Entering edit mode
5.6 years ago
vitorgomesbio
•
0
Hi!
I recently started to study bioinformatics and need help. I assembled and annotated eleven bacterial genomes. After the annotation, I came across thousands of contigs. When I ran BLASTn, I realized that each contig made many different alignments. How can I identify the correct strain of my bacteria? Should I just select one single contig or is there any tool to merge them into just one sequence?
Assuming your assembly is valid then the top hit for each contig should give you a good idea of what genome (at genus level for sure perhaps deeper) the sequence belongs to. If you have
thousands
of contigs for 11 genomes then you probably don't have good assemblies. I suggest that you check them with Quast.Thank you!
I trimmed my sequences using the Trim Galore tool. Each one of the eleven genomes presented thousands of contigs even after triming. Is there any problem going on then?
For example, the first contig of one of my genomes resulted in several alignments. The first one was this:
Select seq CP003295.1 Streptococcus infantarius subsp. infantarius CJ18, complete genome 48348 (max score) 72062 (total score) 99% (query cover) 0.0 (E.value) 96% (Ident)

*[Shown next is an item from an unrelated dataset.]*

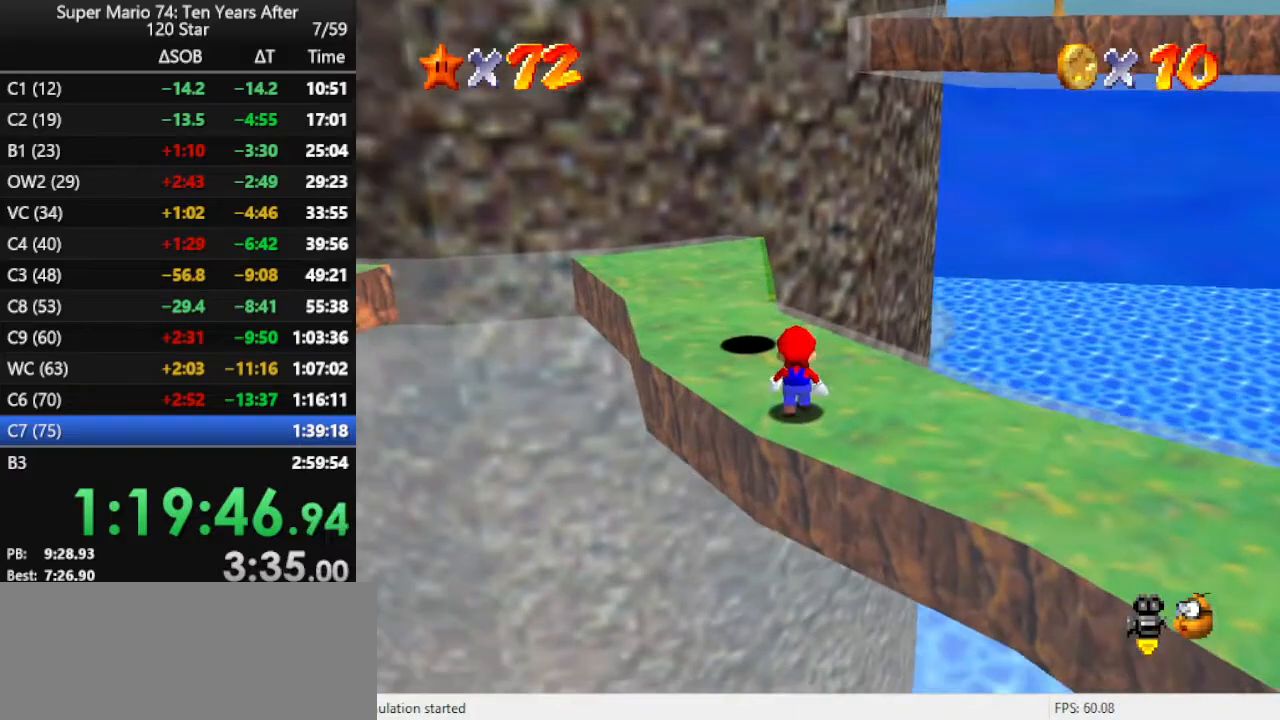
{"buttons": [], "left_stick": "up", "events": [[67, "left_stick", "up"], [100, "A", "down"], [167, "A", "up"]]}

can I infer that this is my strain?
If majority of the contigs consistently show hits to
Streptococcus infantarius
for that one sample then it can be a reasonable conclusion. You would want to use a tool like Mauve to see how your contigs align to the reference (if one is available) and how many holes/gaps you still have in your sequence.Trimming sequences is only first step towards assembly. If you are not getting reasonable assemblies then there are multiple possibilities. You may have non-comprehensive/under-represented libraries. You may also have too much sequence coverage (it may sound odd but having really deep coverage also leads to problematic assemblies). You will have to down-sample your data before assembling in that case. Can you tell us if one or the other is the case here?

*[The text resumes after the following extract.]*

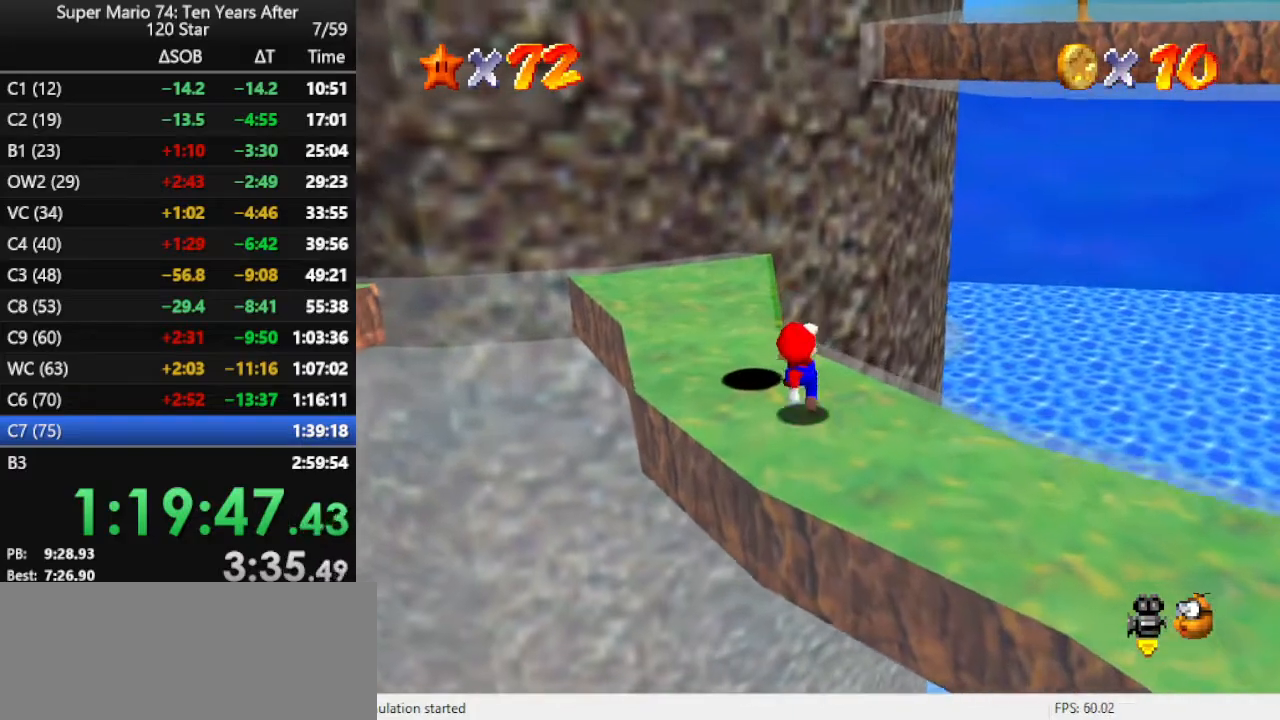
{"buttons": [], "left_stick": "left", "events": [[133, "A", "down"], [233, "left_stick", "up-left"], [300, "A", "up"], [367, "C_LEFT", "down"], [400, "left_stick", "left"], [500, "C_LEFT", "up"]]}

Were these strains sequenced/assembled independently?
Are the eleven genomes from eleven isolated cultures? You may also have contamination, ckeck BlobTools, it is a useful tool for both helping identify the species, and detect possible contaminants.
If you've got that many contigs, it suggests your sequencing quality and/or assembly wasn't good to start with. It sounds a lot like contamination. Proceed with caution, if you plan to do more with this data. Even just annotating is probably more than poor data justifies.